Identity & Access Management [IAM]
WHAT IS IT? [Identity and Access Management/ Google Cloud Identity and Access Management]
IAM allows you to manage users and their level of access to the AWS console. It enables you to set up users, groups, permissions and roles. You can grant access to different parts of the AWS platform - with very strict boundaries. It’s great for providing granular permissions down to an individual user getting access to one service and not another.
IAM is central to any cloud provider, from giving developers access to resources to push updates in the pipeline into production or giving auditors access to inspect your work. IAM is a global service - its resources are managed at the AWS account level, not just specific regions or AZs.

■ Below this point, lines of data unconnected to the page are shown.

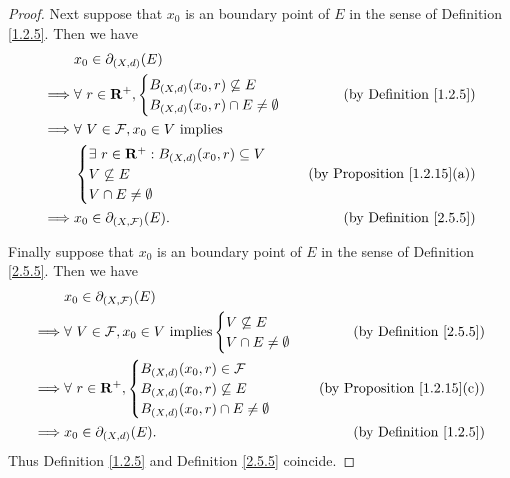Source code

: \begin{proof}
    Next suppose that \(x_0\) is an boundary point of \(E\) in the sense of Definition \ref{1.2.5}.
    Then we have
    \begin{align*}
                 & x_0 \in \partial_{(X, d)}(E)                                                                      \\
        \implies & \forall\ r \in \mathbf{R}^+, \begin{cases}
            B_{(X, d)}(x_0, r) \not\subseteq E \\
            B_{(X, d)}(x_0, r) \cap E \neq \emptyset
        \end{cases} & \text{(by Definition \ref{1.2.5})}      \\
        \implies & \forall\ V \in \mathcal{F}, x_0 \in V \text{ implies}                                             \\
                 & \begin{cases}
            \exists\ r \in \mathbf{R}^+ : B_{(X, d)}(x_0, r) \subseteq V \\
            V \not\subseteq E                                            \\
            V \cap E \neq \emptyset
        \end{cases}                              & \text{(by Proposition \ref{1.2.15}(a))} \\
        \implies & x_0 \in \partial_{(X, \mathcal{F})}(E).                 & \text{(by Definition \ref{2.5.5})}
    \end{align*}

    Finally suppose that \(x_0\) is an boundary point of \(E\) in the sense of Definition \ref{2.5.5}.
    Then we have
    \begin{align*}
                 & x_0 \in \partial_{(X, \mathcal{F})}(E)                                                                                     \\
        \implies & \forall\ V \in \mathcal{F}, x_0 \in V \text{ implies} \begin{cases}
            V \not\subseteq E \\
            V \cap E \neq \emptyset
        \end{cases} & \text{(by Definition \ref{2.5.5})}      \\
        \implies & \forall\ r \in \mathbf{R}^+, \begin{cases}
            B_{(X, d)}(x_0, r) \in \mathcal{F} \\
            B_{(X, d)}(x_0, r) \not\subseteq E \\
            B_{(X, d)}(x_0, r) \cap E \neq \emptyset
        \end{cases}                          & \text{(by Proposition \ref{1.2.15}(c))} \\
        \implies & x_0 \in \partial_{(X, d)}(E).                                                    & \text{(by Definition \ref{1.2.5})}
    \end{align*}
    Thus Definition \ref{1.2.5} and Definition \ref{2.5.5} coincide.
\end{proof}

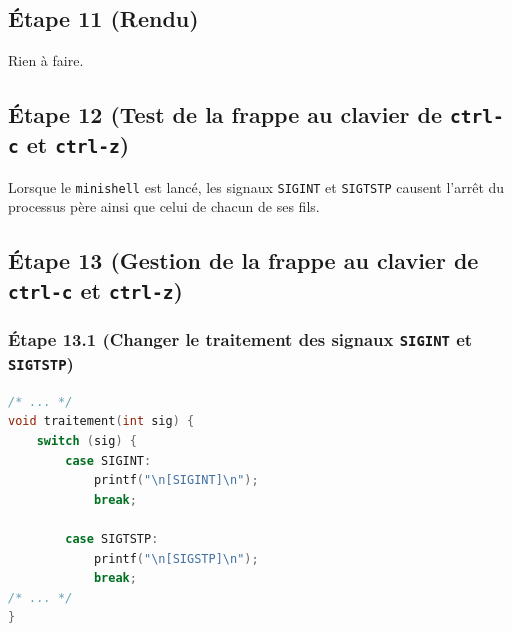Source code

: \documentclass{article}
\begin{document}
\subsection*{Étape 11 (Rendu)}

Rien à faire.

\subsection*{Étape 12 (Test de la frappe au clavier de \texttt{ctrl-c} et \texttt{ctrl-z})}

Lorsque le \texttt{minishell} est lancé, les signaux \texttt{SIGINT} et \texttt{SIGTSTP} causent l'arrêt du processus père ainsi que celui de chacun de ses fils.

\subsection*{Étape 13 (Gestion de la frappe au clavier de \texttt{ctrl-c} et \texttt{ctrl-z})}

\subsubsection*{Étape 13.1 (Changer le traitement des signaux \texttt{SIGINT} et \texttt{SIGTSTP})}

\begin{lstlisting}[language=C, caption=ajout de la question 13.1]
/* ... */
void traitement(int sig) {
    switch (sig) {
        case SIGINT:
            printf("\n[SIGINT]\n");
            break;

        case SIGTSTP:
            printf("\n[SIGSTP]\n");
            break;
/* ... */
}
\end{lstlisting}
\end{document}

Ultimately, IAM is how resources in the cloud speak to each other, how you audit them, and how you control access to your users to work within. And that means getting IAM right has implications not just for the security team, but for everyone involved.
WHAT’S THE FUSS?
AWS IAM is a bespoke system, one of the first made, to handle the authentication & authorisation challenges of a massively distributed cloud environment. So even though it’s foundational to the success of your AWS deployment, devs often have to learn it from scratch. You should always set up multi-factor authentication (MFA) on root accounts and customise password rotations. But if you’re a little bravado when using identity federation, one compromised account could end up leading to a breach across your entire AWS footprint. And “long-lived” access and secret keys are easy to provision for users, but if those leaks then you could assume there’s an interested party in breaking in and assuming your rights!
Ultimately, there’s no subsitute for a careful plan when it comes to laying out an IAM strategy. Infrastructure as code, federated identities, and properly restrictive policies aren’t simple defaults to implement - but they’ll go a long way towards ensuring that your systems have exactly the access they need.